By Paolo von Schirach
February 6, 2013
WASHINGTON – Economist Tyler Cowen calls it “The Great Stagnation”. 2010 Nobel Prize winner for physics Andre Geim calls it the “tech crisis’ in a recent FT op-ed piece. (Be afraid, be very afraid of the world’s tech crisis, February 6, 2013). Others may call it more simply “lack of real innovation”.
Lack of innovation
Indeed, even if leave aside the devastating impact of the world’s 2008 financial crisis, it is clear that advanced economies do not grow any more. And this is in large part because the great engine of fantastic, disruptive innovation is not working as it used to.
There is only IT
Sure, we have IT and all the changes it brought about. In the early 1990s the Internet was in its infancy. And look at its global impact today.
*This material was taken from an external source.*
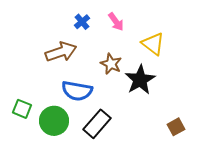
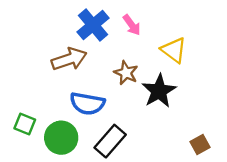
blue cross: (82, 22) -> (93, 25), size x1.8

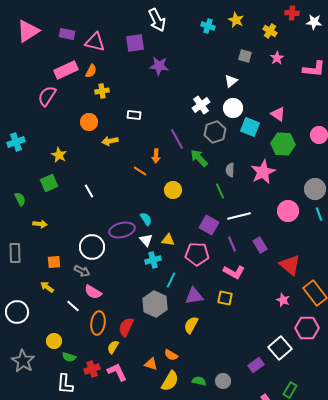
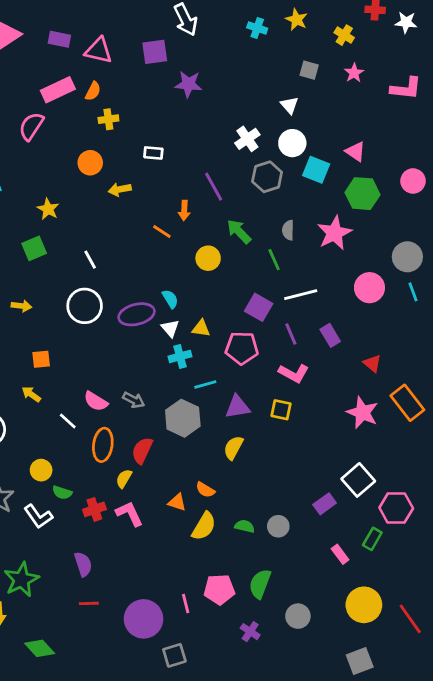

Incredible. And yet, even in IT we are not seeing disruptive technologies displacing yesterday’s marvels. The very fact that the hot players in today’s environment are social media companies tells me that we are not doing great things. Facebook may be able to transform the way many people interact, possibly fueling unknown human synergies that will prove to be extremely valuable. May be. But for the moment Facebook is mostly about sharing photos and unremarkable exchanges among “friends” who know one another only superficially.
Old technologies linger
The rest of the tech world is pretty much the same. Even if you take into account decades of technological refinements, the automobile is basically the same contraption we knew 50 years ago. The jet aircraft is the same. Try as we may, we cannot even succeed in making viable electric cars, and we are a long way away from affordable supersonic air travel. These would be real game changers.
No more Government funding
Why is it that nobody is coming up with major innovation? Who knows. A partial answer, as Andre Geim notes in his FT essay, is in the lack of public funding for basic research.
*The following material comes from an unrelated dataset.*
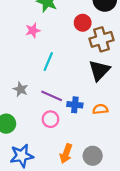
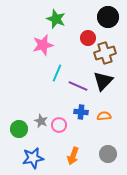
pink star: (33, 31) -> (43, 45), size x1.5
gray star: (21, 89) -> (41, 121), moved
purple line: (52, 96) -> (78, 86), moved
gray circle: (93, 156) -> (108, 154), moved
Companies invest in R&D. But they put money only in what they believe will be commercially viable products. In the past we had different players helping out. In the past Governments funded a lot of basic research that could not possibly lead to immediate commercial products.
Pentagon demand drove silicon growth
Take semiconductors, the basic building blocs of the entire IT industry and now ubiquitous components in most gadgets, big and small. Way back in the late 1950s Fairchild Semiconductor and Texas Instruments developed the early, primitive models of the silicon chip. But they could not sell this chip to private customers. It was imperfect, difficult to make, and very expensive.
But the Pentagon and NASA were not deterred. They wanted the best technology available, irrespective of price. They had a policy goal, (win the Cold War), not a commercial objective. They were willing to pay high prices in order to stay ahead of the Soviet Union. And so, to a large extent, US Government (policy driven) demand for state of the art technologies supported the early stages of silicon based product development.
Old model not working any more
Well, the same approach may be followed by Government at some levels even today. But certainly not on the same scale as before. Paying people to study and tinker with stuff without a clear connection between their efforts and product development may appear a frivolous waste of money in an era of high deficits and tight budgets.
And yet this type of Blue Sky, open ended research may very well be the key to new discoveries that will unleash a new phase of innovation capable of vastly improving economic conditions.